EVERSOURCE ENERGY AND SUBSIDIARIES

THE CONNECTICUT LIGHT AND POWER COMPANY

NSTAR ELECTRIC COMPANY AND SUBSIDIARY

PUBLIC SERVICE COMPANY OF NEW HAMPSHIRE AND SUBSIDIARY

WESTERN MASSACHUSETTS ELECTRIC COMPANY

 

COMBINED NOTES TO CONDENSED CONSOLIDATED FINANCIAL STATEMENTS (Unaudited)

 

Refer to the Glossary of Terms included in this combined Quarterly Report on Form 10-Q for abbreviations and acronyms used throughout the combined notes to the unaudited condensed consolidated financial statements.

 

1.       SUMMARY OF SIGNIFICANT ACCOUNTING POLICIES

 

A.       Basis of Presentation

Eversource Energy is a public utility holding company primarily engaged through its wholly owned regulated utility subsidiaries in the energy delivery business. Eversource Energy's wholly owned regulated utility subsidiaries consist of CL&P, NSTAR Electric, PSNH, WMECO, Yankee Gas and NSTAR Gas. Eversource provides energy delivery service to approximately 3.6 million electric and natural gas customers through these six regulated utilities in Connecticut, Massachusetts and New Hampshire.

 

On April 30, 2015, the Company's legal name was changed from Northeast Utilities to Eversource Energy. CL&P, NSTAR Electric, PSNH and WMECO are each doing business as Eversource Energy.

 

The unaudited condensed consolidated financial statements of Eversource, NSTAR Electric and PSNH include the accounts of each of their respective subsidiaries. Intercompany transactions have been eliminated in consolidation. The accompanying unaudited condensed consolidated financial statements of Eversource, NSTAR Electric and PSNH and the unaudited condensed financial statements of CL&P and WMECO are herein collectively referred to as the "financial statements."

 

The combined notes to the financial statements have been prepared pursuant to the rules and regulations of the SEC. Certain information and footnote disclosures included in annual financial statements prepared in accordance with GAAP have been omitted pursuant to such rules and regulations. The accompanying financial statements should be read in conjunction with the entirety of this combined Quarterly Report on Form 10-Q, the first and second quarter 2015 combined Quarterly Report on Form 10-Q and the 2014 combined Annual Report on Form 10-K of Eversource, CL&P, NSTAR Electric, PSNH and WMECO, which were filed with the SEC. The preparation of the financial statements in conformity with GAAP requires management to make estimates and assumptions that affect the reported amounts of assets and liabilities and disclosure of contingent liabilities as of the date of the financial statements and the reported amounts of revenues and expenses during the reporting period. Actual results could differ from those estimates.

__Given information__:
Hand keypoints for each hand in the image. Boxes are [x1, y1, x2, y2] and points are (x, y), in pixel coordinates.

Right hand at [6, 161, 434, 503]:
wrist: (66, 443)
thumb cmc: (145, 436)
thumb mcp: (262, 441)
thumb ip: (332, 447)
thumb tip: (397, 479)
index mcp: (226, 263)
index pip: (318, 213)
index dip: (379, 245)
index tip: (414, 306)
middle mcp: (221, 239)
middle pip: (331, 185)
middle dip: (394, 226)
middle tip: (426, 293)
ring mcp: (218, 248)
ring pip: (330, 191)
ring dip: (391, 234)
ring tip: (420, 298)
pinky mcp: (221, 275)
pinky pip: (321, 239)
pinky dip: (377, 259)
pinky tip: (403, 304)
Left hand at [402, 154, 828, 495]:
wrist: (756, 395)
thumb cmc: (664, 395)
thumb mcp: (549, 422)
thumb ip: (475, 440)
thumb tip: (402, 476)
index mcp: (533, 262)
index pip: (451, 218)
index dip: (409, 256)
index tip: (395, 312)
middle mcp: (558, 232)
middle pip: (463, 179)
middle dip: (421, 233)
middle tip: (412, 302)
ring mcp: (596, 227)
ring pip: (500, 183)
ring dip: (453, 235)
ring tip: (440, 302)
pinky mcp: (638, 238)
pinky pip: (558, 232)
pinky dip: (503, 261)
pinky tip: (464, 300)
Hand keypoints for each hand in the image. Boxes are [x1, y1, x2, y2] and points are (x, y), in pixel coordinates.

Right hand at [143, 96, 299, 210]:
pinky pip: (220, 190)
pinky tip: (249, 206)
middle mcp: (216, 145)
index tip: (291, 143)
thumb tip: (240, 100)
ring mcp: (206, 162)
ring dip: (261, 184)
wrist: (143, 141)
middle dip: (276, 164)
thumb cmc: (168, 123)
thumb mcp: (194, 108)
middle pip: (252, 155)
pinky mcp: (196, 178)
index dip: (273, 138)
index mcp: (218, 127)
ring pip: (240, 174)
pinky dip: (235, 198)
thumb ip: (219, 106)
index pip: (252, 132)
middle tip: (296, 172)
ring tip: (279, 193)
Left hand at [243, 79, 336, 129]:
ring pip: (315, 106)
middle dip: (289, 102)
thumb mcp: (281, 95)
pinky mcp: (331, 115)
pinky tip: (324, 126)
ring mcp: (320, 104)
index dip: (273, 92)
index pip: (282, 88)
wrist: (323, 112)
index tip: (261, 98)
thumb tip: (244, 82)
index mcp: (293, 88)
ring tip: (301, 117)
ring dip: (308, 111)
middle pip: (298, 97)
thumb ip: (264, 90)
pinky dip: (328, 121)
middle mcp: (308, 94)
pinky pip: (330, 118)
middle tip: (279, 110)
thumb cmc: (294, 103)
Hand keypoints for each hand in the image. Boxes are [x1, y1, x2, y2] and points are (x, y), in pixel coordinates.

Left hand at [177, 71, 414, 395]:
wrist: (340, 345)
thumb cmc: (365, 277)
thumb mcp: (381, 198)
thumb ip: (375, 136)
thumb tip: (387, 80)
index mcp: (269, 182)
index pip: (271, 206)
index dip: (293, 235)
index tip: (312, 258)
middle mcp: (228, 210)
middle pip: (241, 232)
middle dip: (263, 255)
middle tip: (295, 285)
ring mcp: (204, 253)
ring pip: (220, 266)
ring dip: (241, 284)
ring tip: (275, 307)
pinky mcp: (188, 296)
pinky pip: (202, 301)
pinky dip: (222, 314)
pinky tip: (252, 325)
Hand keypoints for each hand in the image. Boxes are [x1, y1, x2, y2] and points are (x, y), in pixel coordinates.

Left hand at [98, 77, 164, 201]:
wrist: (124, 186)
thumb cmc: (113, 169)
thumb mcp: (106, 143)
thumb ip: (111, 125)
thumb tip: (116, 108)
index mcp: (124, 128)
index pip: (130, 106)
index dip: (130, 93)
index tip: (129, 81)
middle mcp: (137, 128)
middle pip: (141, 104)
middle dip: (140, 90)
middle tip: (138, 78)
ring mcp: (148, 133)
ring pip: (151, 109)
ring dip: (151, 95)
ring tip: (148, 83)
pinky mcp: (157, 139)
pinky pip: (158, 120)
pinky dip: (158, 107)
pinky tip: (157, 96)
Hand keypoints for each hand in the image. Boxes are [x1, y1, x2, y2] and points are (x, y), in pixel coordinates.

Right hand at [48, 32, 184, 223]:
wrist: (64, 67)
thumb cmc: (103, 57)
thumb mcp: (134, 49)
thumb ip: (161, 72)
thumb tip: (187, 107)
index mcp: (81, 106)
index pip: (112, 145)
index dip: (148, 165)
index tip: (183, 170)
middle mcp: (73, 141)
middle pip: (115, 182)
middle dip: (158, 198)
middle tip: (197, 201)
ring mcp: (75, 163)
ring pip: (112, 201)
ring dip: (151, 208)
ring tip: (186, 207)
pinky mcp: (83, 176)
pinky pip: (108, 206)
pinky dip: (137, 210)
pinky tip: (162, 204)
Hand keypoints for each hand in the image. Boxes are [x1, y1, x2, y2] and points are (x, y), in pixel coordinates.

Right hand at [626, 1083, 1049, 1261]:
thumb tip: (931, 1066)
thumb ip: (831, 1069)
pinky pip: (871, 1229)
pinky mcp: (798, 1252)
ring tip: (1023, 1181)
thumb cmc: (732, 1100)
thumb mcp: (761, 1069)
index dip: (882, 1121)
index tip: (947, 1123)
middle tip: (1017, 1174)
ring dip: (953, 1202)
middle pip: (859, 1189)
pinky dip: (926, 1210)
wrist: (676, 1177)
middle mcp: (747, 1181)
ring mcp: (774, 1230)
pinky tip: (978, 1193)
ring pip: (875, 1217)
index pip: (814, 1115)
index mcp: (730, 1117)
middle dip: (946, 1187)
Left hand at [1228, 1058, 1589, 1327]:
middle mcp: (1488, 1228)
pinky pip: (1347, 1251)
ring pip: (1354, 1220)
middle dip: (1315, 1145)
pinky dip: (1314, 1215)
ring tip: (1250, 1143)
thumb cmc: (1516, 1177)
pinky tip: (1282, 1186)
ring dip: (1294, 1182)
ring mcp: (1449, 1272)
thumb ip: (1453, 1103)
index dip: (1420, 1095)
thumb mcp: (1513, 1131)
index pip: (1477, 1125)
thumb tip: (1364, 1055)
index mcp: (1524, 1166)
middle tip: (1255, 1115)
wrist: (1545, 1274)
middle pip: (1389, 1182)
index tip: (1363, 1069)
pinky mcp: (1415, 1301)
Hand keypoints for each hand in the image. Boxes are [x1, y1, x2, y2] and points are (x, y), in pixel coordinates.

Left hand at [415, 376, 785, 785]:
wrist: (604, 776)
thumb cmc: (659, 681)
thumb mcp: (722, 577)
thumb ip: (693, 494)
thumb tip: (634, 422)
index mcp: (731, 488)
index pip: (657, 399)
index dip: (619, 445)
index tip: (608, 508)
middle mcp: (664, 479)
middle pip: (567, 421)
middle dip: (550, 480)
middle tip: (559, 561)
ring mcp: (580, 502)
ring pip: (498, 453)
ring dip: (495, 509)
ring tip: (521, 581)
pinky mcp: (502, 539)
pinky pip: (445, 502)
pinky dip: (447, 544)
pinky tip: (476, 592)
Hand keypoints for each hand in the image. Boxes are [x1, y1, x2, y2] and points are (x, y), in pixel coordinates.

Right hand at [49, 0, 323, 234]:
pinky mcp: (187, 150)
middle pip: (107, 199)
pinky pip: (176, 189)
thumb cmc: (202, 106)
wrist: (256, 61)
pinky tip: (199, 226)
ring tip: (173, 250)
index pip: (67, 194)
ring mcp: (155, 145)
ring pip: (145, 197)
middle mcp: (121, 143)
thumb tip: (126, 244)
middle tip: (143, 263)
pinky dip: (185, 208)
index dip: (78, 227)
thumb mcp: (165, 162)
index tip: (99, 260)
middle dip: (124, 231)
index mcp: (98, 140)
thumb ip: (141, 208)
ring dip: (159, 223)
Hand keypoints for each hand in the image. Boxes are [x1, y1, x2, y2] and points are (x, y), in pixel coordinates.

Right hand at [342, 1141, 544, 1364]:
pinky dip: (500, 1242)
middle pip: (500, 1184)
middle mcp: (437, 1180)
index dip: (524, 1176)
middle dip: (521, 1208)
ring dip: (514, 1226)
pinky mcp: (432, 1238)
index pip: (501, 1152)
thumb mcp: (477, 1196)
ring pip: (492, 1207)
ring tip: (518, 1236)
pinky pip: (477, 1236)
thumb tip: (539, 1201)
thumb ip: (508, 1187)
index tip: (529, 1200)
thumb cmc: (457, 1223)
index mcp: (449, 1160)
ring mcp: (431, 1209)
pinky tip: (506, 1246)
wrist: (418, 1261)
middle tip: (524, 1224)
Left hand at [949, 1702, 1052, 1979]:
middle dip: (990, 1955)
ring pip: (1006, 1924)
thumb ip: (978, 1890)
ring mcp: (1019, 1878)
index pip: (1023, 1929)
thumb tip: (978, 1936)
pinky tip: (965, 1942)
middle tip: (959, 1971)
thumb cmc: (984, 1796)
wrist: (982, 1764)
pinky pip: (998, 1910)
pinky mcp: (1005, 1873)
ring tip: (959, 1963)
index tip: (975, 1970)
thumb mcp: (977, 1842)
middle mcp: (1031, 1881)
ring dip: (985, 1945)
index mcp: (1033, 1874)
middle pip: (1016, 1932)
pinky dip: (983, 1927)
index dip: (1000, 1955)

__Work order 1__: Reproduce the passage of the Eversource financial statement notes verbatim, starting with "PUBLIC SERVICE COMPANY" and going on through "FINANCIAL STATEMENTS (Unaudited)".
__Work order 2__: Carry the Eversource financial statement notes forward from their final sentence.

__Response 1__:
PUBLIC SERVICE COMPANY OF NEW HAMPSHIRE AND SUBSIDIARY

WESTERN MASSACHUSETTS ELECTRIC COMPANY

 

COMBINED NOTES TO CONDENSED CONSOLIDATED FINANCIAL STATEMENTS (Unaudited)

__Response 2__:
 

The financial statements contain, in the opinion of management, all adjustments (including normal, recurring adjustments) necessary to present fairly Eversource's, CL&P's, NSTAR Electric's, PSNH's and WMECO's financial position as of September 30, 2015 and December 31, 2014, the results of operations and comprehensive income for the three and nine months ended September 30, 2015 and 2014, and the cash flows for the nine months ended September 30, 2015 and 2014. The results of operations and comprehensive income for the three and nine months ended September 30, 2015 and 2014 and the cash flows for the nine months ended September 30, 2015 and 2014 are not necessarily indicative of the results expected for a full year.

 

Eversource consolidates CYAPC and YAEC because CL&P's, NSTAR Electric's, PSNH's and WMECO's combined ownership interest in each of these entities is greater than 50 percent. Intercompany transactions between CL&P, NSTAR Electric, PSNH and WMECO and the CYAPC and YAEC companies have been eliminated in consolidation of the Eversource financial statements.

 

Eversource's utility subsidiaries' distribution (including generation) and transmission businesses are subject to rate-regulation that is based on cost recovery and meets the criteria for application of accounting guidance for entities with rate-regulated operations, which considers the effect of regulation on the differences in the timing of the recognition of certain revenues and expenses from those of other businesses and industries. See Note 2, "Regulatory Accounting," for further information.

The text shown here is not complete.